**Data shown**

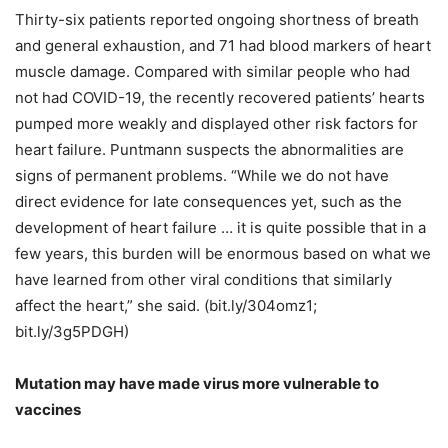
Thirty-six patients reported ongoing shortness of breath
and general exhaustion, and 71 had blood markers of heart
muscle damage. Compared with similar people who had
not had COVID-19, the recently recovered patients’ hearts
pumped more weakly and displayed other risk factors for
heart failure. Puntmann suspects the abnormalities are
signs of permanent problems. “While we do not have
direct evidence for late consequences yet, such as the
development of heart failure … it is quite possible that in a
few years, this burden will be enormous based on what we
have learned from other viral conditions that similarly
affect the heart,” she said. (bit.ly/304omz1;
bit.ly/3g5PDGH)
Mutation may have made virus more vulnerable to
vaccines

**Exercise details**
Check the listing above for "that". Show every line where it turns up.

**Solution**
development of heart failure … it is quite possible that in a
have learned from other viral conditions that similarly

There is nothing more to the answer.